Troupeaux : protection renforcée contre le loup

Le plan d’action pour la gestion du loup inclut les activités agricoles, notamment pastorales, sources de développement économique et de services écosystémiques.

Le nombre d’animaux d’élevage prédatés par le loup reste très élevé, aux alentours de 12 000 cas par an. Le gouvernement a lancé une concertation avec les parties prenantes pendant plusieurs semaines. A l’occasion de la réunion du Groupe national loup du 28 mai des mesures visant à mieux concilier préservation du loup et développement des activités d’élevage sont été présentées.

Le nombre maximum de loups pouvant être prélevés sera revu à la hausse, sur la base des avis scientifiques du Muséum national d’Histoire naturelle, de l’Office national de la chasse et de la faune sauvage (ONCFS), et du conseil scientifique loup. Le pourcentage passera de 10 % de la population en 2018 à 17 % en 2019 avec maintien d’une possibilité de majoration de 2 % en cas de persistance de la pression de prédation.

Aide au gardiennage

Le renforcement des mesures de protection (bergers, chiens, clôtures) a été annoncé, notamment dans les foyers d’attaque, où se concentre la majorité de la prédation. L’aide au gardiennage sera désormais obtenue sans restriction, ce qui permettra d’accroître le nombre de bergers officiant à la protection des troupeaux. Les foyers d’attaque bénéficieront d’une amélioration de protection des troupeaux par la mise en place de tirs de défense plus adaptés.

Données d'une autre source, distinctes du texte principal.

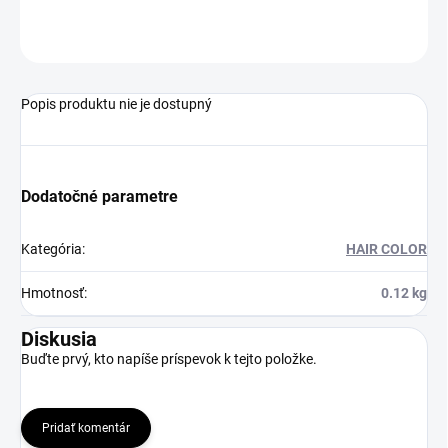
OPÝTAŤ SA
STRÁŽIŤ
Popis produktu nie je dostupný
Dodatočné parametre
Kategória
:
HAIR COLOR
Hmotnosť
:
0.12 kg
Diskusia
Buďte prvý, kto napíše príspevok k tejto položke.
Pridať komentár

Dans les fronts de colonisation il faut permettre aux éleveurs d’anticiper. L’accès à l’aide financière relative à l’acquisition des chiens de berger sera ouvert aux éleveurs. Les montants d’indemnisation pour les animaux d’élevage attaqués par le loup seront revalorisés pour correspondre au mieux à la réalité des pertes économiques subies par les éleveurs.